Part V of our Series on Visiting and Remembering
In our last post, we discovered that God visits those in need around us…through us! This is key for us to understand Visiting and Remembering. It is not that God visited us, so we should visit others. It is that God visits others, through us. Peter’s visit to Cornelius is instructive for us, here.
But note something else that’s really significant about the way the Bible looks at our visitation. When Jesus’ brother James later describes Peter’s visit to Cornelius, he doesn’t describe it as Peter’s visit to Cornelius but as God’s visit to the Gentiles:
And all the assembly fell silent, and they listened to Barnabas and Paul as they related what signs and wonders God had done through them among the Gentiles.
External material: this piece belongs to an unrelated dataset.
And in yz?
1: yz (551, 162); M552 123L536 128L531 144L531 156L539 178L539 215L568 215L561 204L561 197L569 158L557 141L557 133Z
After they finished speaking, James replied, “Brothers, listen to me. Simeon has related how God first visited the Gentiles, to take from them a people for his name. (Acts 15:12–14, ESV)
God continues to visit orphans and widows in their distress, often sending as his ambassadors those he has also redeemed from their distress. James says this is one of the two marks of authentic faith:
Religion that God our Father accepts as pure and faultless is this: to look after orphans and widows in their distress and to keep oneself from being polluted by the world. (James 1:27)
Biblically, the word “orphan” is broadly defined. The Greek orphanas can mean not only those without a parent but also those without a teacher.
Jesus uses the word that way when on the night before his death, he promises ongoing visitation to his disciples, saying, “I will not leave you as orphans; I will come to you” (John 14:18).
And when prisoners are beyond our reach as his ambassadors, he calls upon us to change the way we think and live so that we will never forget what they are experiencing:
Remember the prisoners as if chained with them—those who are mistreated—since you yourselves are in the body also. (Hebrews 13:3, NKJV)
Scripture portrays God as always making good on his pledge to visit those who invite his presence either by their word or their distress.
He visits through his messengers at present, but the Bible affirms that he will once again return in person.
Live such good lives among the pagans that, though they accuse you of doing wrong, they may see your good deeds and glorify God on the day he visits us. (1 Peter 2:12)
Daily we are mindful that he will return. He will not leave us. He will visit us again—here, on what C.S. Lewis called The Visited Planet. That is our distinction in the galaxy: not just that we have air and water and carbon-based life forms. But that this is the place where God visited—and where he will visit again.
That’s what we affirm every when we join together to in saying this great mystery of our faith:
Christ has died.
Christ is risen.
Christ will come again.
Who did God send to you in your time of distress?